The commodities most impacted by the conflict are thermal coal, oil, nickel, aluminium and iron ore.
Thermal coal got the biggest upgrade, with 2022 forecasts more than doubled to US$230 per tonne, whole hard coking coal forecasts were up 63% to $350/t.
Brent oil forecasts for 2022 were lifted by 24% to $89 per barrel, with Citi describing oil as "an uncertain wildcard".
Iron ore is now expected to average $136/t this year, a 33% upgrade.
Among base metals, the nickel forecast for this year was increased by just 5% to $24,750/t.
Nickel rose to as high as $100,000/t this week before the London Metal Exchange suspended trading.
Citi said the crisis exacerbated a nickel market already facing the tightest physical supply since the 2000s.
Aluminium and alumina price forecasts were raised by 10-11% to $3450/t and $383/t, respectively.
"Aluminium prices are expected to remain strong in the near term, underpinned by a tight market, booming energy prices, which are driving up marginal production costs outside of China," Citi said.
Citi also lifted zinc price forecasts for 2022 by 13% to $3650/t.

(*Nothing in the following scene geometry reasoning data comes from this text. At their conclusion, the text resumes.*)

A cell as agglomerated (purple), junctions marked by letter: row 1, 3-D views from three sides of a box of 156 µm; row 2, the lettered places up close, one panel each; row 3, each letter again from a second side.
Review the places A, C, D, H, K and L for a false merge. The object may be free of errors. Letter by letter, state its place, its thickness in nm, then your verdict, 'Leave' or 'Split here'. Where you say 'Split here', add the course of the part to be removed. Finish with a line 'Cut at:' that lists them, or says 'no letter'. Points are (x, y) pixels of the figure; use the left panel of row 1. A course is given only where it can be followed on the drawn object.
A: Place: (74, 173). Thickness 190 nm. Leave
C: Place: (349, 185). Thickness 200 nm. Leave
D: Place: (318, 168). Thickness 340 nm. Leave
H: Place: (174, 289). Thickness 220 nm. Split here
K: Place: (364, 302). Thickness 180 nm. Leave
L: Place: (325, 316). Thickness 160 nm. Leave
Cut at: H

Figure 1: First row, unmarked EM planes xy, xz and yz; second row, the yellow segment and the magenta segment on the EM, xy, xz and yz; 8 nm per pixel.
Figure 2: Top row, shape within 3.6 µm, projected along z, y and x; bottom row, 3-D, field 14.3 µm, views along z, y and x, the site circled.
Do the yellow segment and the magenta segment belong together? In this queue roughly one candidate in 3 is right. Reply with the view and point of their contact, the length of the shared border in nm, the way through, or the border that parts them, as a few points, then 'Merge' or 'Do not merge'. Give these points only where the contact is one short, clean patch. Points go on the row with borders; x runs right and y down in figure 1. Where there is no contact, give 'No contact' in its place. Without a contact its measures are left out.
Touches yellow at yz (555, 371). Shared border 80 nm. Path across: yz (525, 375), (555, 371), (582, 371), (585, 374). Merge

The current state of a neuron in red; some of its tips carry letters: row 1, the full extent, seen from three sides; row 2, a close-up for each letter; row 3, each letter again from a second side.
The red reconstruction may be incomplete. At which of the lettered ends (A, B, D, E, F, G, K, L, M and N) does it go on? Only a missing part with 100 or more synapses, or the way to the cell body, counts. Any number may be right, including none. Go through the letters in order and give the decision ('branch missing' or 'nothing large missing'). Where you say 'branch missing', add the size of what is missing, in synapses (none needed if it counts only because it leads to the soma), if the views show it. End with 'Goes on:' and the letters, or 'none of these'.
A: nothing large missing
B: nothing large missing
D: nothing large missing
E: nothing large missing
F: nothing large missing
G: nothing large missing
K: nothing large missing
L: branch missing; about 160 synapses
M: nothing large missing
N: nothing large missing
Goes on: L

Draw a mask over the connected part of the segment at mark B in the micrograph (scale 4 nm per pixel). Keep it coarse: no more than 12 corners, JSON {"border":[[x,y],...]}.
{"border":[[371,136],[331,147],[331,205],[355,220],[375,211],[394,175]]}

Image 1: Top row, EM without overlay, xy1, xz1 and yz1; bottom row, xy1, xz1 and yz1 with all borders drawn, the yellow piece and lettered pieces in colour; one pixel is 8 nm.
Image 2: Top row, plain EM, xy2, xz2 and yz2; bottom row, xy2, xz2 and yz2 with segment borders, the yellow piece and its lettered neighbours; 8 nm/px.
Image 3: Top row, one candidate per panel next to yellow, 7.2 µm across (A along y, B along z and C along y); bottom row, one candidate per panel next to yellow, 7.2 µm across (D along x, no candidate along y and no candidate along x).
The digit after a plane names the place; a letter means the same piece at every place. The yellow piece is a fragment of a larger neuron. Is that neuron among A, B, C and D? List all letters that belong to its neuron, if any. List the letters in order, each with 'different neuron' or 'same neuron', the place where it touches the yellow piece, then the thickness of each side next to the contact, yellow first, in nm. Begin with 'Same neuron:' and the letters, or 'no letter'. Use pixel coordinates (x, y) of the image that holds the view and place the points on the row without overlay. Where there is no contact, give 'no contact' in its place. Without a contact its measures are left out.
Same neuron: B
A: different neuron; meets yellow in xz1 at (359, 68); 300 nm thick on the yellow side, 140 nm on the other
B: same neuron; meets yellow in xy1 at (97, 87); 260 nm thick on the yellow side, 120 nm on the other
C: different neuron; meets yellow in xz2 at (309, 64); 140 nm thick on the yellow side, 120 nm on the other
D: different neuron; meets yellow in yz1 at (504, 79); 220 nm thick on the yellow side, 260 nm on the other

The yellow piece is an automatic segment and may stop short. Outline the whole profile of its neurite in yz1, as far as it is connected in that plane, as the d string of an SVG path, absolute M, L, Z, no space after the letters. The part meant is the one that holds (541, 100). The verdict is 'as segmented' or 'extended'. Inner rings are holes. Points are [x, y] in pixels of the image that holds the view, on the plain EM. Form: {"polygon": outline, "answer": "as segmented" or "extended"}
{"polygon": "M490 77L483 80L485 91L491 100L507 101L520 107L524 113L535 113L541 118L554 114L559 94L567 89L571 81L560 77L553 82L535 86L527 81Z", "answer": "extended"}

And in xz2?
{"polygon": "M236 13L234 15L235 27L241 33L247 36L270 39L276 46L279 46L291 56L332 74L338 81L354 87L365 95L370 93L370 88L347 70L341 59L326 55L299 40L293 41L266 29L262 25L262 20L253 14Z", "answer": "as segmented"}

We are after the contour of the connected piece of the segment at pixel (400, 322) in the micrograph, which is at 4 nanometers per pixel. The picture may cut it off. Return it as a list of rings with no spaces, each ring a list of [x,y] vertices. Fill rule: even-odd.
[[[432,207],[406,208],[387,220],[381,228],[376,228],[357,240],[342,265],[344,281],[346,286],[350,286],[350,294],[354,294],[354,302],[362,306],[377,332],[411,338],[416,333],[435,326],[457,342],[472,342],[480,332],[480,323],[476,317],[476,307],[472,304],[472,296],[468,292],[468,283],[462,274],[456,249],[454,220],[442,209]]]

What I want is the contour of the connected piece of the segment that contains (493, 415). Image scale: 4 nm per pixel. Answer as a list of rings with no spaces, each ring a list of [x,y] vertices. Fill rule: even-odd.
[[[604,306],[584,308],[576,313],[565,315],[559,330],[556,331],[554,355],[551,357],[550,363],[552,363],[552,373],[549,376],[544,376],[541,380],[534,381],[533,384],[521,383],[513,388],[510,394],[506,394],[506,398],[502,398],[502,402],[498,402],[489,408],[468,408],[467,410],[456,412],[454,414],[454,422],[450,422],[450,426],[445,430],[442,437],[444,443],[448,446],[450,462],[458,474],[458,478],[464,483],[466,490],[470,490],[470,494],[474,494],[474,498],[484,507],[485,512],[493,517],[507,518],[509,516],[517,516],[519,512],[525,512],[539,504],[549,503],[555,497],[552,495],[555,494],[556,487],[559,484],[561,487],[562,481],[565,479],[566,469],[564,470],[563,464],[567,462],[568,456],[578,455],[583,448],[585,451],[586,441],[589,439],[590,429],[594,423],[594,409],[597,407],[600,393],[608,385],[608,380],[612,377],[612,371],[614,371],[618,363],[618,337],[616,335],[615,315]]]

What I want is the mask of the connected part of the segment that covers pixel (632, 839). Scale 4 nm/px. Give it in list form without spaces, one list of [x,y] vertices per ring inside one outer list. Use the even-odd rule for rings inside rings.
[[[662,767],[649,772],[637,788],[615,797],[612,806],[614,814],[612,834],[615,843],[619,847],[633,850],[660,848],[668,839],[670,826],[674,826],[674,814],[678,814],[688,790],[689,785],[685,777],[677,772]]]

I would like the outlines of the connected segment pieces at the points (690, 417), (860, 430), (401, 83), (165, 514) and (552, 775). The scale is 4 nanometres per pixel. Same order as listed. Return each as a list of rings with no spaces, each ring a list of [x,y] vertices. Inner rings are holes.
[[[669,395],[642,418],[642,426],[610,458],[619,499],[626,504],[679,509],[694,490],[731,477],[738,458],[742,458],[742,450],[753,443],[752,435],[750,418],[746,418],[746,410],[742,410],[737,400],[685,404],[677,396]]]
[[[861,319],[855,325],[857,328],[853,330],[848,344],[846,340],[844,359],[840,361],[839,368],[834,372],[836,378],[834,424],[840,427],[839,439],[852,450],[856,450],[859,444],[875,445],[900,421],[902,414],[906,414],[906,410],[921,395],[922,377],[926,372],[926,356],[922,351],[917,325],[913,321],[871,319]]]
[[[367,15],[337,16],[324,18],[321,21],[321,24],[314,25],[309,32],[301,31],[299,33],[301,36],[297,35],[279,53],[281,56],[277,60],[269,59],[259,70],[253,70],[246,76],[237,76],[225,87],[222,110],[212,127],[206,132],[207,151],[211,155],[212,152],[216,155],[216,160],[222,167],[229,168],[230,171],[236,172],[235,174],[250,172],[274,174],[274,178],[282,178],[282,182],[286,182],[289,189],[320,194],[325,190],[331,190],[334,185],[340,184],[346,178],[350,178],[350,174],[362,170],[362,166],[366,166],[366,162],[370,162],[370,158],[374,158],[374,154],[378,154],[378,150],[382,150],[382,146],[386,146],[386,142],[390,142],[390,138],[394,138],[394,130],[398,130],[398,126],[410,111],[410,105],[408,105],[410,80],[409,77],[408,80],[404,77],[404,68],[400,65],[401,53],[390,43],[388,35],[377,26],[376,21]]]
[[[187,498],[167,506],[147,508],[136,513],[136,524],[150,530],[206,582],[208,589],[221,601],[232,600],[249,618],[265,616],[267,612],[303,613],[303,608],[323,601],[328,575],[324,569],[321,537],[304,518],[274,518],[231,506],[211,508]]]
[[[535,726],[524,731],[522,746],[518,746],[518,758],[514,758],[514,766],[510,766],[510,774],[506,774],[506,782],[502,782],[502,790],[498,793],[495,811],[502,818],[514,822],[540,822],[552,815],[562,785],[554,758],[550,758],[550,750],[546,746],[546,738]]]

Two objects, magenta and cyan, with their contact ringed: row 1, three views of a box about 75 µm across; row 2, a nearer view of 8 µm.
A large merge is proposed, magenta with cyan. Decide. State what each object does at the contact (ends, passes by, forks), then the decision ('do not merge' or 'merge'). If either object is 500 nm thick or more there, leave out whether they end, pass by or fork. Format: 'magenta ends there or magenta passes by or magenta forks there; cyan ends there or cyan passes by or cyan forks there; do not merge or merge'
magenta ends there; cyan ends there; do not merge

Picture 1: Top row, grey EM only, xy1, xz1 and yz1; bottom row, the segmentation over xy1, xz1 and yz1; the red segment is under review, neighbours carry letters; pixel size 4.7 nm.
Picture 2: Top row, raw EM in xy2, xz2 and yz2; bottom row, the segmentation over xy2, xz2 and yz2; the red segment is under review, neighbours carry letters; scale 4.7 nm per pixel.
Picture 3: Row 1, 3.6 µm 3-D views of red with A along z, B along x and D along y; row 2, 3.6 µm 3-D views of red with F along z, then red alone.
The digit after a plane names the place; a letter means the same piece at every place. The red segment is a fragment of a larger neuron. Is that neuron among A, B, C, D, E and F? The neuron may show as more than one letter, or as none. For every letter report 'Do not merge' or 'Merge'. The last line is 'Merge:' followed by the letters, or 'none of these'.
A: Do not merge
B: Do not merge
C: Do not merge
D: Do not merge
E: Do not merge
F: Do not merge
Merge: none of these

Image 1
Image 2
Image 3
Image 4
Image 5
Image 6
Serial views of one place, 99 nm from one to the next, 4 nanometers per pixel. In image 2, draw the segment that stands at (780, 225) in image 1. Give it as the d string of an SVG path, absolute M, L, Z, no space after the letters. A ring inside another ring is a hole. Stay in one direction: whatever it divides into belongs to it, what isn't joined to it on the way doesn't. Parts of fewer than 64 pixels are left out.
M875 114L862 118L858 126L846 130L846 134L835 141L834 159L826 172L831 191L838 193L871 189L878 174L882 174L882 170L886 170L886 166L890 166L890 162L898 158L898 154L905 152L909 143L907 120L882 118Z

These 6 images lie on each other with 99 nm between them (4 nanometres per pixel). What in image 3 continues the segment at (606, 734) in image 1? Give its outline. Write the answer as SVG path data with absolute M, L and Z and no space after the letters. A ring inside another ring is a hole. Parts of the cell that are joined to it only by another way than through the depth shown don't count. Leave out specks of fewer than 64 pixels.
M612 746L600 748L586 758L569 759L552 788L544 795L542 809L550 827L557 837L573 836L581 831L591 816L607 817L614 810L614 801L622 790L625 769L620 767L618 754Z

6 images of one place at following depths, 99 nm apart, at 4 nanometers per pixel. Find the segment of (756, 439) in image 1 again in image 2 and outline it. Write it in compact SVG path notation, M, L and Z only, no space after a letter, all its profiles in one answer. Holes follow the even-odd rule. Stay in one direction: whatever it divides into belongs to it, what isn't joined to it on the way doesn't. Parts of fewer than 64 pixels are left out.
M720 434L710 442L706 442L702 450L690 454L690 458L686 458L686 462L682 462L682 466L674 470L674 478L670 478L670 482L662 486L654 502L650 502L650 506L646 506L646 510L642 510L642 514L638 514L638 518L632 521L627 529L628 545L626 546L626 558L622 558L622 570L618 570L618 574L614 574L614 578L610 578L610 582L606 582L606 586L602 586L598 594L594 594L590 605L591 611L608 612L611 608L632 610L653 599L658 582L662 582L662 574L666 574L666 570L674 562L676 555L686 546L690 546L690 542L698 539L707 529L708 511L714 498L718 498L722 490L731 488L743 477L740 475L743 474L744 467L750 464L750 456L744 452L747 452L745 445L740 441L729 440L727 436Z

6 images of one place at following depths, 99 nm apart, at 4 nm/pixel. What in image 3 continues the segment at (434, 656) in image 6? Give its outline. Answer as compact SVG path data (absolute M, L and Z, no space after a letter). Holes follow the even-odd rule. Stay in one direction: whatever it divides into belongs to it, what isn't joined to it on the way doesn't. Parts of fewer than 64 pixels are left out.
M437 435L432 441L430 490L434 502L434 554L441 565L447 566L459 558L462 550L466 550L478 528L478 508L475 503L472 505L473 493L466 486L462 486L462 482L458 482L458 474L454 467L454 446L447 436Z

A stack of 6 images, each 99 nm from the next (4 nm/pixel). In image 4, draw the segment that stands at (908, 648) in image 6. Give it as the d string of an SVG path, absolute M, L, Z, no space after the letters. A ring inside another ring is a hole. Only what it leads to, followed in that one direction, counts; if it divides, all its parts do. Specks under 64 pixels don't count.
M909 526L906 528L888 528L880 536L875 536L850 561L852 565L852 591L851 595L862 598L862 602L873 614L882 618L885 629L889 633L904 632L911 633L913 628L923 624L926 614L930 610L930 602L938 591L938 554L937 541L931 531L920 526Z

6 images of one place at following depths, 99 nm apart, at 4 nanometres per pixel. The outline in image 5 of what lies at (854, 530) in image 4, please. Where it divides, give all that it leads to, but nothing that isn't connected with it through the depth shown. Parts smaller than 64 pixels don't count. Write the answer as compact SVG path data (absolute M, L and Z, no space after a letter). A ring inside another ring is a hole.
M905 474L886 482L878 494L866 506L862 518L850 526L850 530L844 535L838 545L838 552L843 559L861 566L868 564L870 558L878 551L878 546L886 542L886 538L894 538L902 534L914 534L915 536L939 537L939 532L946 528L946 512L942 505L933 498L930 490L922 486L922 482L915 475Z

Analysts said they didn't have enough visibility on how the conflict would play out to be making longer-term commodity price forecasts into 2023.
It largely left 2023 forecasts unchanged and said on balance, forecasts looked to be to the upside.
"Our base case forecasts assume a rapid resolution of current tensions and the normalisation of Russia-West relations," Citi said.
"Clearly that assumption could be wrong here - and market volatility will likely persist."